**Records from a dataset**
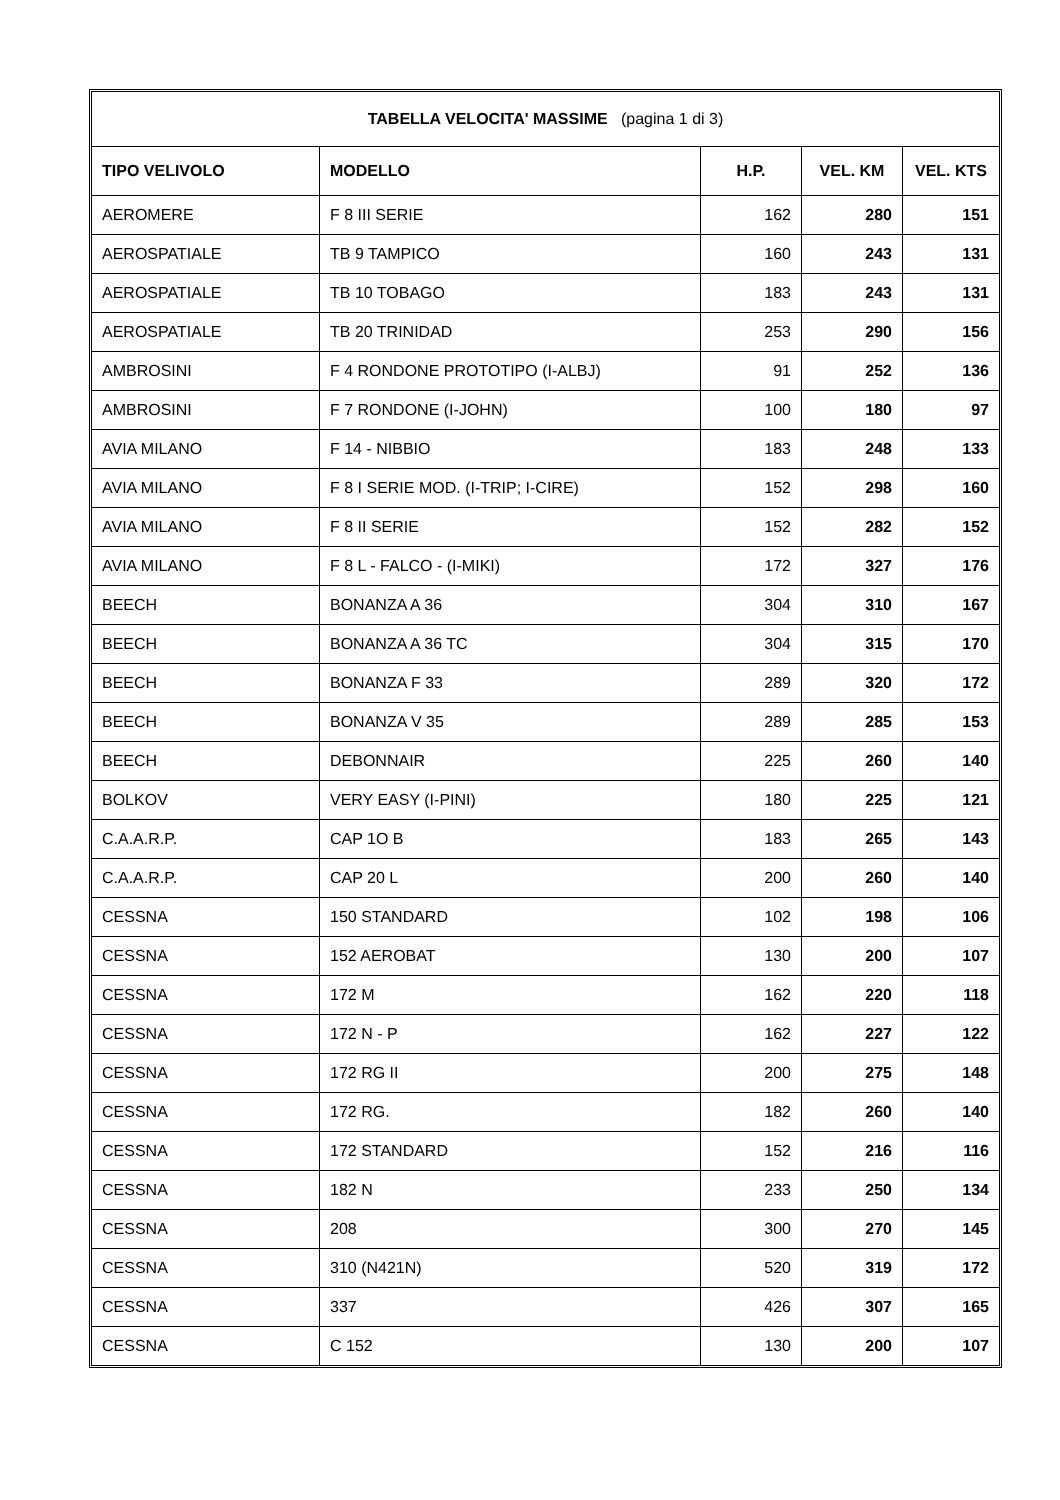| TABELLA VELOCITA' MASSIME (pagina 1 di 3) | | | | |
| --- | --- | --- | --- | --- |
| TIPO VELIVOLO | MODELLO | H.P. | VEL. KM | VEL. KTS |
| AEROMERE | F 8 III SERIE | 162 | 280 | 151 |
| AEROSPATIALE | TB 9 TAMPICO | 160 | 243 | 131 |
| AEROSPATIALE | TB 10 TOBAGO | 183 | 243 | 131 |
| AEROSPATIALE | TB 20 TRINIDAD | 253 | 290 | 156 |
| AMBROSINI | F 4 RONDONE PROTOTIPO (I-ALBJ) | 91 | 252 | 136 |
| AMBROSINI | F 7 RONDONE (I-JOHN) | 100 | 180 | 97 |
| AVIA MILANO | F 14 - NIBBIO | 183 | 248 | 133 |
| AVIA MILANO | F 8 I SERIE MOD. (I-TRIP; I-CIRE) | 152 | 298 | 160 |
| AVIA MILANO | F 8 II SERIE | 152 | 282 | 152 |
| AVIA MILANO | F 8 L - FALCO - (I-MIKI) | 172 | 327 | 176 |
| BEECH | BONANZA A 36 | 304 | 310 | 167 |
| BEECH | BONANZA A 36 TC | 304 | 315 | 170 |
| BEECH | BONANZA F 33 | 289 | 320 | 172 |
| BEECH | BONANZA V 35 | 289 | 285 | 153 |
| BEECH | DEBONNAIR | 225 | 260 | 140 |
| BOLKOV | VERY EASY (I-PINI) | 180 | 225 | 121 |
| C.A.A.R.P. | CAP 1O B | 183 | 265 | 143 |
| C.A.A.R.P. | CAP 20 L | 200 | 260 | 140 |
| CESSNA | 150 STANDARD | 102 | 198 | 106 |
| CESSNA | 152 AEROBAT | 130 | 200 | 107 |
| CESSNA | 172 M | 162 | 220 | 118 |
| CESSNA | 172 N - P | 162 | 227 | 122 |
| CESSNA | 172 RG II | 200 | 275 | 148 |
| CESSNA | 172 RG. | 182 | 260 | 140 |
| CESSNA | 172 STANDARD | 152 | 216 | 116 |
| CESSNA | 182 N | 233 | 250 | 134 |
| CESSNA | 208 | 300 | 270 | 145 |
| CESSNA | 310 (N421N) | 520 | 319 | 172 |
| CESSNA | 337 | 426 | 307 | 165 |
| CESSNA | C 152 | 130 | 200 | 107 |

**Problem requirements**
Using the records above, list each line that includes "STANDARD".

**Response to the exercise**
| CESSNA | 150 STANDARD | 102 | 198 | 106 |
| CESSNA | 172 STANDARD | 152 | 216 | 116 |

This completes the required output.